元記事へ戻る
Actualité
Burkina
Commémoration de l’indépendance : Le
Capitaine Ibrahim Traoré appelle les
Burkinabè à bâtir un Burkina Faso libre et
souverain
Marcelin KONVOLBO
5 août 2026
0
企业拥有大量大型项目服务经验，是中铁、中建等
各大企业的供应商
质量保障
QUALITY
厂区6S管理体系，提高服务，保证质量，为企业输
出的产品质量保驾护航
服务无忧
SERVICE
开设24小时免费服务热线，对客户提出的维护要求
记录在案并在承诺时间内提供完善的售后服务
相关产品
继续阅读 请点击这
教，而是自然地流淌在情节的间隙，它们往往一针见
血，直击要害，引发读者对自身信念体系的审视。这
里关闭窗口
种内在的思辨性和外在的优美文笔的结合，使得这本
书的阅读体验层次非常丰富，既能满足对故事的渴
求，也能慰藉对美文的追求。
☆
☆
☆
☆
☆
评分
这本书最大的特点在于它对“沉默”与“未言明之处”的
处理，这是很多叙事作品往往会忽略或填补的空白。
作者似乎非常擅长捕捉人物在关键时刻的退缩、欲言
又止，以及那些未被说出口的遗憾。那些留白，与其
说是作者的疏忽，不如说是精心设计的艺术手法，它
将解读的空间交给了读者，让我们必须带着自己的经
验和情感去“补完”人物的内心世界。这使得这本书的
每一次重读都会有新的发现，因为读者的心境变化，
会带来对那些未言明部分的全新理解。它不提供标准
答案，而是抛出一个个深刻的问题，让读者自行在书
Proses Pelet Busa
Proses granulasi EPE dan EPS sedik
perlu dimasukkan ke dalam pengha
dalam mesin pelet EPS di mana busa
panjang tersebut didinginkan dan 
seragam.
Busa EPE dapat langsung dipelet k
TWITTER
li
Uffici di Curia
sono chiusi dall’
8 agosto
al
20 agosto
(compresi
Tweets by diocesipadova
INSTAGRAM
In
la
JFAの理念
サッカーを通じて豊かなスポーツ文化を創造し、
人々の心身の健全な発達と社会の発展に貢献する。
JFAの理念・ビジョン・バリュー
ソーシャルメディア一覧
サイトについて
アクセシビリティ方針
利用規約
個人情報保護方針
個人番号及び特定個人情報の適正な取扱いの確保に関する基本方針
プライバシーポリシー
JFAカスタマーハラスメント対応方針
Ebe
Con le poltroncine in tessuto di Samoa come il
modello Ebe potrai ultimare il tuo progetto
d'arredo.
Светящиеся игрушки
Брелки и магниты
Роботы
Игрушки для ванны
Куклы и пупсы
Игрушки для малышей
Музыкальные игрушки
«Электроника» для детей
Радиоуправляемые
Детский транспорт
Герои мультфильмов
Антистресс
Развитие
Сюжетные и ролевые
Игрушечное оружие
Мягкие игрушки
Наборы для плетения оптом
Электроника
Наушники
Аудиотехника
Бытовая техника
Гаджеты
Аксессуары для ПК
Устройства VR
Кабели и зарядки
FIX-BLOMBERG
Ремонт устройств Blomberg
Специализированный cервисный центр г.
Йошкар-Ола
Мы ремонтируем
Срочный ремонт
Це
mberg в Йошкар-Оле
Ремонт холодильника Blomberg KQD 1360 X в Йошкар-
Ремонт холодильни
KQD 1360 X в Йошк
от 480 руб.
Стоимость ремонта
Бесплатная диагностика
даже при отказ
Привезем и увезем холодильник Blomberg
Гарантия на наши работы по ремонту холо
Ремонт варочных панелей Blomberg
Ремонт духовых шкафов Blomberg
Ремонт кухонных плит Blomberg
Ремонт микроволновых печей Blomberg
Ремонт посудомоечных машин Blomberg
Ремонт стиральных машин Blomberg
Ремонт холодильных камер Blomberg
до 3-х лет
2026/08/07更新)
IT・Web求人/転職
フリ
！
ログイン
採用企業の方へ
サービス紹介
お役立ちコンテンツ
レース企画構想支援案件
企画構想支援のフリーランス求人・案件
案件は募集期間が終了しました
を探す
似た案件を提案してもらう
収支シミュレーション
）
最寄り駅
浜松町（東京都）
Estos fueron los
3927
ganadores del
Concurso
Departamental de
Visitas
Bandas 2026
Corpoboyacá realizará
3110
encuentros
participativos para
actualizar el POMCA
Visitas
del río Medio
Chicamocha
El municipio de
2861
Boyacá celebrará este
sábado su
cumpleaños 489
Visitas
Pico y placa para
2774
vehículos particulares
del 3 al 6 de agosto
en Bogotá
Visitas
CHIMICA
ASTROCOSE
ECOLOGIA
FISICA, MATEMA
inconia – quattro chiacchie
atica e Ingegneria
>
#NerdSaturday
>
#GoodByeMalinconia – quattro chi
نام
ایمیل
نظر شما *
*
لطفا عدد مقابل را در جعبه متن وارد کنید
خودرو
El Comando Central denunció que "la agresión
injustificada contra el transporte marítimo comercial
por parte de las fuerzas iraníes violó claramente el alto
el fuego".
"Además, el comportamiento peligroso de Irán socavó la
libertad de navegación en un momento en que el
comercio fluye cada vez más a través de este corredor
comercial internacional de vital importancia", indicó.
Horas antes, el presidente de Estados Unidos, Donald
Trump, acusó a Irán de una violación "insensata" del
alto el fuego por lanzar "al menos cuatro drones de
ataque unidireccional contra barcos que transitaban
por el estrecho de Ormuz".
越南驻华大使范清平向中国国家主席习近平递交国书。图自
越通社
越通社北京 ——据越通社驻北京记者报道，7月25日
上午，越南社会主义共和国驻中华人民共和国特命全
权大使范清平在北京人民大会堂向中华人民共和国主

- - -

- _How to complete this task_: Please rewrite every line of text in the data above as a numbered list, leaving out any blank lines.

- _Solution below_:
1. 元記事へ戻る
2. Actualité
3. Burkina
4. Commémoration de l’indépendance : Le
5. Capitaine Ibrahim Traoré appelle les
6. Burkinabè à bâtir un Burkina Faso libre et
7. souverain
8. Marcelin KONVOLBO
9. 5 août 2026
10. 0
11. 企业拥有大量大型项目服务经验，是中铁、中建等
12. 各大企业的供应商
13. 质量保障
14. QUALITY
15. 厂区6S管理体系，提高服务，保证质量，为企业输
16. 出的产品质量保驾护航
17. 服务无忧
18. SERVICE
19. 开设24小时免费服务热线，对客户提出的维护要求
20. 记录在案并在承诺时间内提供完善的售后服务
21. 相关产品
22. 继续阅读 请点击这
23. 教，而是自然地流淌在情节的间隙，它们往往一针见
24. 血，直击要害，引发读者对自身信念体系的审视。这
25. 里关闭窗口
26. 种内在的思辨性和外在的优美文笔的结合，使得这本
27. 书的阅读体验层次非常丰富，既能满足对故事的渴
28. 求，也能慰藉对美文的追求。
29. ☆
30. ☆
31. ☆
32. ☆
33. ☆
34. 评分
35. 这本书最大的特点在于它对“沉默”与“未言明之处”的
36. 处理，这是很多叙事作品往往会忽略或填补的空白。
37. 作者似乎非常擅长捕捉人物在关键时刻的退缩、欲言
38. 又止，以及那些未被说出口的遗憾。那些留白，与其
39. 说是作者的疏忽，不如说是精心设计的艺术手法，它
40. 将解读的空间交给了读者，让我们必须带着自己的经
41. 验和情感去“补完”人物的内心世界。这使得这本书的
42. 每一次重读都会有新的发现，因为读者的心境变化，
43. 会带来对那些未言明部分的全新理解。它不提供标准
44. 答案，而是抛出一个个深刻的问题，让读者自行在书
45. Proses Pelet Busa
46. Proses granulasi EPE dan EPS sedik
47. perlu dimasukkan ke dalam pengha
48. dalam mesin pelet EPS di mana busa
49. panjang tersebut didinginkan dan 
50. seragam.
51. Busa EPE dapat langsung dipelet k
52. TWITTER
53. li
54. Uffici di Curia
55. sono chiusi dall’
56. 8 agosto
57. al
58. 20 agosto
59. (compresi
60. Tweets by diocesipadova
61. INSTAGRAM
62. In
63. la
64. JFAの理念
65. サッカーを通じて豊かなスポーツ文化を創造し、
66. 人々の心身の健全な発達と社会の発展に貢献する。
67. JFAの理念・ビジョン・バリュー
68. ソーシャルメディア一覧
69. サイトについて
70. アクセシビリティ方針
71. 利用規約
72. 個人情報保護方針
73. 個人番号及び特定個人情報の適正な取扱いの確保に関する基本方針
74. プライバシーポリシー
75. JFAカスタマーハラスメント対応方針
76. Ebe
77. Con le poltroncine in tessuto di Samoa come il
78. modello Ebe potrai ultimare il tuo progetto
79. d'arredo.
80. Светящиеся игрушки
81. Брелки и магниты
82. Роботы
83. Игрушки для ванны
84. Куклы и пупсы
85. Игрушки для малышей
86. Музыкальные игрушки
87. «Электроника» для детей
88. Радиоуправляемые
89. Детский транспорт
90. Герои мультфильмов
91. Антистресс
92. Развитие
93. Сюжетные и ролевые
94. Игрушечное оружие
95. Мягкие игрушки
96. Наборы для плетения оптом
97. Электроника
98. Наушники
99. Аудиотехника
100. Бытовая техника
101. Гаджеты
102. Аксессуары для ПК
103. Устройства VR
104. Кабели и зарядки
105. FIX-BLOMBERG
106. Ремонт устройств Blomberg
107. Специализированный cервисный центр г.
108. Йошкар-Ола
109. Мы ремонтируем
110. Срочный ремонт
111. Це
112. mberg в Йошкар-Оле
113. Ремонт холодильника Blomberg KQD 1360 X в Йошкар-
114. Ремонт холодильни
115. KQD 1360 X в Йошк
116. от 480 руб.
117. Стоимость ремонта
118. Бесплатная диагностика
119. даже при отказ
120. Привезем и увезем холодильник Blomberg
121. Гарантия на наши работы по ремонту холо
122. Ремонт варочных панелей Blomberg
123. Ремонт духовых шкафов Blomberg
124. Ремонт кухонных плит Blomberg
125. Ремонт микроволновых печей Blomberg
126. Ремонт посудомоечных машин Blomberg
127. Ремонт стиральных машин Blomberg
128. Ремонт холодильных камер Blomberg
129. до 3-х лет
130. 2026/08/07更新)
131. IT・Web求人/転職
132. フリ
133. ！
134. ログイン
135. 採用企業の方へ
136. サービス紹介
137. お役立ちコンテンツ
138. レース企画構想支援案件
139. 企画構想支援のフリーランス求人・案件
140. 案件は募集期間が終了しました
141. を探す
142. 似た案件を提案してもらう
143. 収支シミュレーション
144. ）
145. 最寄り駅
146. 浜松町（東京都）
147. Estos fueron los
148. 3927
149. ganadores del
150. Concurso
151. Departamental de
152. Visitas
153. Bandas 2026
154. Corpoboyacá realizará
155. 3110
156. encuentros
157. participativos para
158. actualizar el POMCA
159. Visitas
160. del río Medio
161. Chicamocha
162. El municipio de
163. 2861
164. Boyacá celebrará este
165. sábado su
166. cumpleaños 489
167. Visitas
168. Pico y placa para
169. 2774
170. vehículos particulares
171. del 3 al 6 de agosto
172. en Bogotá
173. Visitas
174. CHIMICA
175. ASTROCOSE
176. ECOLOGIA
177. FISICA, MATEMA
178. inconia – quattro chiacchie
179. atica e Ingegneria
180. >
181. #NerdSaturday
182. >
183. #GoodByeMalinconia – quattro chi
184. نام
185. ایمیل
186. نظر شما *
187. *
188. لطفا عدد مقابل را در جعبه متن وارد کنید
189. خودرو
190. El Comando Central denunció que "la agresión
191. injustificada contra el transporte marítimo comercial
192. por parte de las fuerzas iraníes violó claramente el alto
193. el fuego".
194. "Además, el comportamiento peligroso de Irán socavó la
195. libertad de navegación en un momento en que el
196. comercio fluye cada vez más a través de este corredor
197. comercial internacional de vital importancia", indicó.
198. Horas antes, el presidente de Estados Unidos, Donald
199. Trump, acusó a Irán de una violación "insensata" del
200. alto el fuego por lanzar "al menos cuatro drones de
201. ataque unidireccional contra barcos que transitaban
202. por el estrecho de Ormuz".
203. 越南驻华大使范清平向中国国家主席习近平递交国书。图自
204. 越通社
205. 越通社北京 ——据越通社驻北京记者报道，7月25日
206. 上午，越南社会主义共和国驻中华人民共和国特命全
207. 权大使范清平在北京人民大会堂向中华人民共和国主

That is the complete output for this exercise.